La Dolce Vita

Beyond survival: tools for thriving.
Take control of your happiness by building community and cultivating gratitude. Photography by Ryan Moore

By Donna D’Cruz

Asking 10 people to define what constitutes a good life would, I daresay, result in 10 wildly different answers. It comes down to how do you define “good”? Subjective, it seems to be. Or is it? Surely there must be some objective quantifiers and marks.

Great minds of antiquity puzzled over this enduring quest for a good life. The Socratic view put much emphasis on self-mastery, communal and societal contribution and the examined life, going so far as to declare that the unexamined life wasn’t worth living. Plato wrote whole screeds on pleasure and the good life, with detailed instructions.

But it took Aristotle to not only ponder the minutiae of the, but offer a map of sorts for the hardscrabble mixed bag that is most of our lives.
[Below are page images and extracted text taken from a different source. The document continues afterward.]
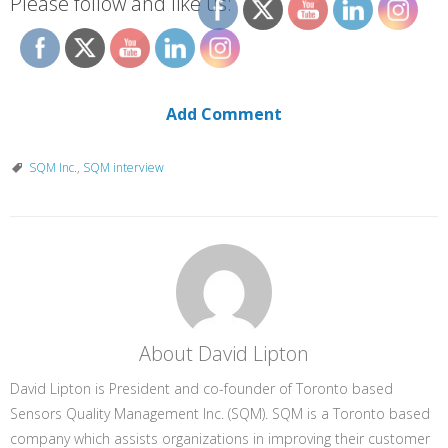
Please follow and like us:
Add Comment
SQM Inc.
,
SQM interview
About David Lipton
David Lipton is President and co-founder of Toronto based
Sensors Quality Management Inc. (SQM). SQM is a Toronto based
company which assists organizations in improving their customer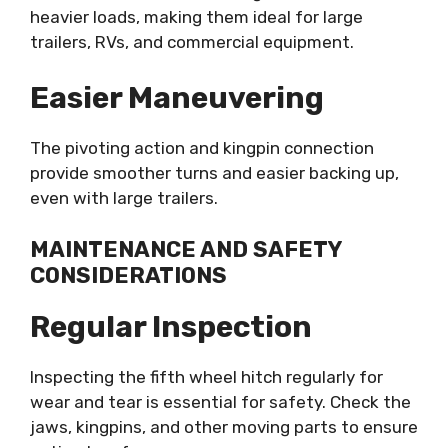
heavier loads, making them ideal for large
trailers, RVs, and commercial equipment.
Easier Maneuvering
The pivoting action and kingpin connection
provide smoother turns and easier backing up,
even with large trailers.
MAINTENANCE AND SAFETY
CONSIDERATIONS
Regular Inspection
Inspecting the fifth wheel hitch regularly for
wear and tear is essential for safety. Check the
jaws, kingpins, and other moving parts to ensure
For he gave us the lodestar of Eudaimonia. It may sound like one of those polysyllabic new drug advertisements on television, but dear reader, Eudaimonia as described by Aristotle can be described as “happiness” but is so much more. It is a state of thriving instead of surviving; of living in a state of such wellness, abundance and optimum health of body and mind.

Did you know there’s an Eudaimonia Institute at Wake Forest University in North Carolina that studies this exclusively? And do we not need this philosophy now, more than ever?

With apologies to the classicists out there, here are a few pared-down precepts to living the sweet and good life courtesy of Aristotle.

• Live the examined life. Seek wisdom and knowledge. Have introspection but not to the level of self-absorption.

• Strive for self-mastery. Avoid overindulgence and excess.

• Have gratitude for the good in life. Cultivate humility.

• Follow your dreams and passions as far as they’ll take you.

• Relish the simplest joys and pleasures wherever you find them.

• Simplify things. Your life, your surroundings, your thoughts.

• Seek the communal good. Better the world beyond your realm. Engage others.

• Curtail your anxieties and worries. Let go and surrender control.

• Cultivate new friendships while nurturing the positive ones you have.

• Live in the now as much as possible, in the certainty that that is the only thing we can do.

If Aristotle and his ilk are too serious for you, take heed from Tom and Barbara Good on BBC TV’s iconic and timely series, The Good Life. Bone-weary of climbing the corporate ladder, Tom Good relinquishes all the trappings of haute-suburbia, digs up his garden and opts for a drastically simpler life. His journey began, continues and ends at home. As should ours.